One of America’s preeminent statewomen can’t win for losing, Yet as she soldiers through a bout of pneumonia and gets ready to contend with an alarmingly popular lowlife who claims (at least this week) that he supports school choice, she might want to reconsider her stance and look to Bedford Stuyvesant Collegiate, a 5th – 8th grade branch of the Uncommon Schools charter network located on the edge of Brooklyn Heights.
Charter detractors often point to the late UFT president Albert Shanker’s original concept of charter schools: “laboratories of innovation.” In other words, charters aren’t supposed to be permanent fixtures but short-term experiments in new strategies to improve student outcomes. If the experiment is successful, the theory goes, then the proven strategy is adopted by traditional schools and the charter dissolves, having served its purpose.

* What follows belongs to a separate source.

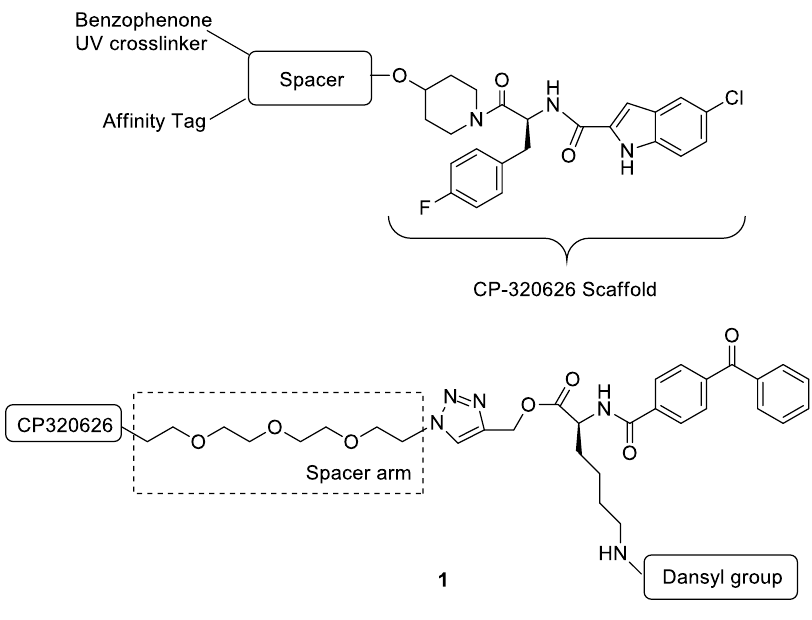
Figure 2. Chemical structures of probes 1 – 3 .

Here’s the problem that Sec’y Clinton should consider: union rules prevent absorption of some the most successful experiments. That’s why charter schools have evolved into deep-rooted community fixtures.
Take extended school days. You’d be hard-pressed to find an informed educator who wouldn’t agree that America’s school calendar is too short, especially for children from low-income households. That’s why students at schools like Bed-Stuy Collegiate, whose innovative professional development programs was just profiled by Naomi Nix in The 74, start classes in mid-August. The school day itself is longer than in traditional schools: homeroom is at 7:40 (the 90% of kids who qualify for free and reduced meals arrive at 7:15) and dismissal is at 4:00, with an optional additional hour for homework help and tutoring. That’s, at minimum, a 8 hour and 20 minute day.

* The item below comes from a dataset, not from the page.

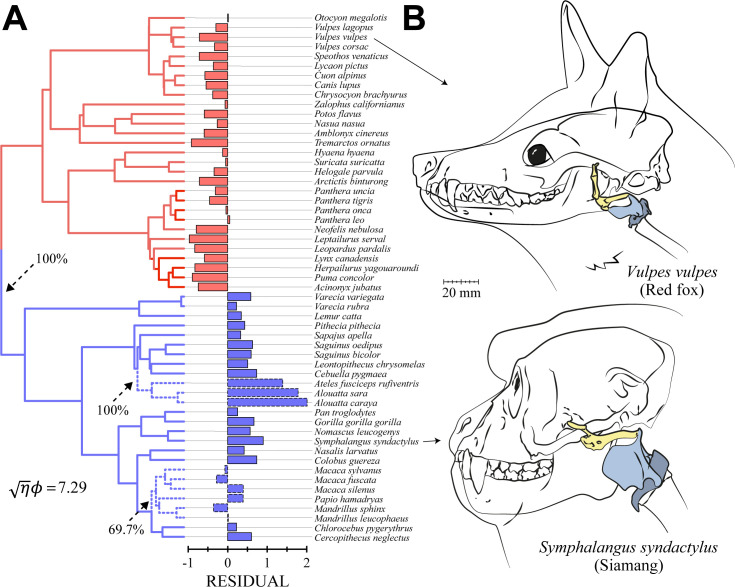
Ornstein-Uhlenbeck model results.(A) Phylogenetic tree and residuals from a pGLS regression of larynx size to log body-length. Carnivorans (red) exhibited smaller larynges than expected based on body size, whereas primates (blue) exhibited larger larynges. Among primates, atelids exhibited exceptionally large larynges (upper set of dashed lines), and papionines exhibited exceptionally small larynges (lower dashed lines). Arrows indicate where grade shifts in mean larynx size are estimated to have arisen; percentages indicate support for these estimations from a bootstrap analysis (see Methods). (B) Computer larynx models derived from CT scans depicted in situ for two species with comparable body lengths (71.4 cm for the red fox and 68.5 cm for the siamang), showing the larger relative size of the primate larynx. The data used to create this figure are located in S1 Data, sheet B, columns B and C. CT, computed tomography; pGLS, phylogenetic generalized least squares.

This is a schedule that is proving effective for Bed-Stuy Collegiate students, all of whom are African-American or Hispanic. According to the NYC Department of Education, student outcomes on state proficiency are well-above rates of similar cohorts. For example, 38% of 8th grade students were rated proficient in math, above the city average of 31% and above the district average of 11%.
Why, then, not transfer this successful innovation to traditional schools? Why not, as Secretary Clinton told the NEA assembly, “figure out what’s working … and share it with schools across America”?

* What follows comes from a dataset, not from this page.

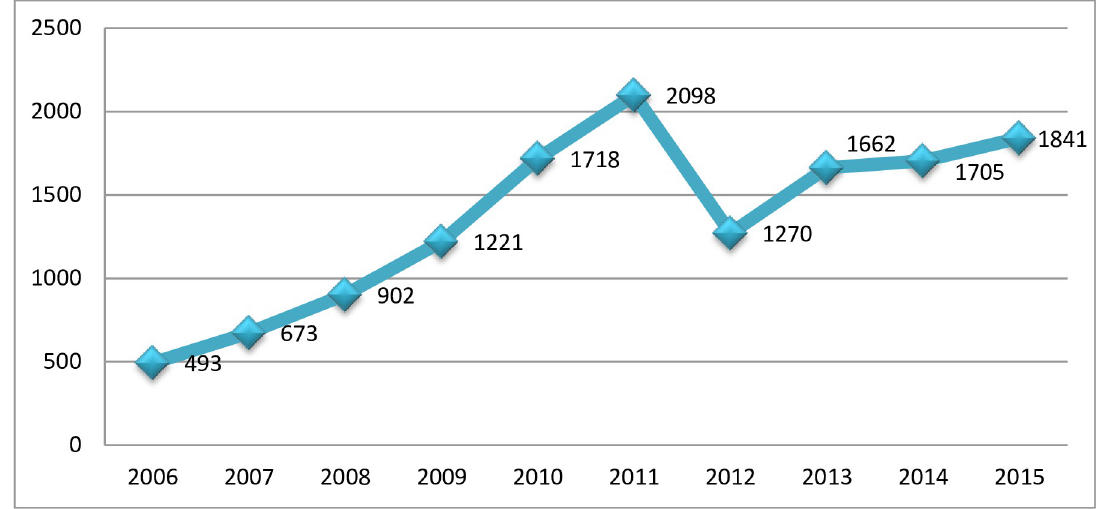
Fig 1. Total number of calls received by the National Poison Centre from 2006–2015 involving individuals 18 years and under.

Here’s two items courtesy of the UFT:
- In single-session schools, the regular school day for teachers and paraprofessionals is 6 hours and 20 minutes, inclusive of a duty-free lunch.
- Most members will report to school on the Tuesday after Labor Day. Often this time is allocated to classroom preparation and students are not present.
Translation: contractual union work rules preclude extended school days or years.
Certainly, one can understand Sec’y Clinton’s fidelity to NEA and AFT lobbyists who endorsed her early, contributed generously, and carry a big stick. But as she completes her convalescence and charges back into the campaign arena, she would do well to rethink her unsuccessful triangulation of the fraught issue of charter schools. If we’re “with her,” then she should be with the families of Bed-Stuy Collegiate students.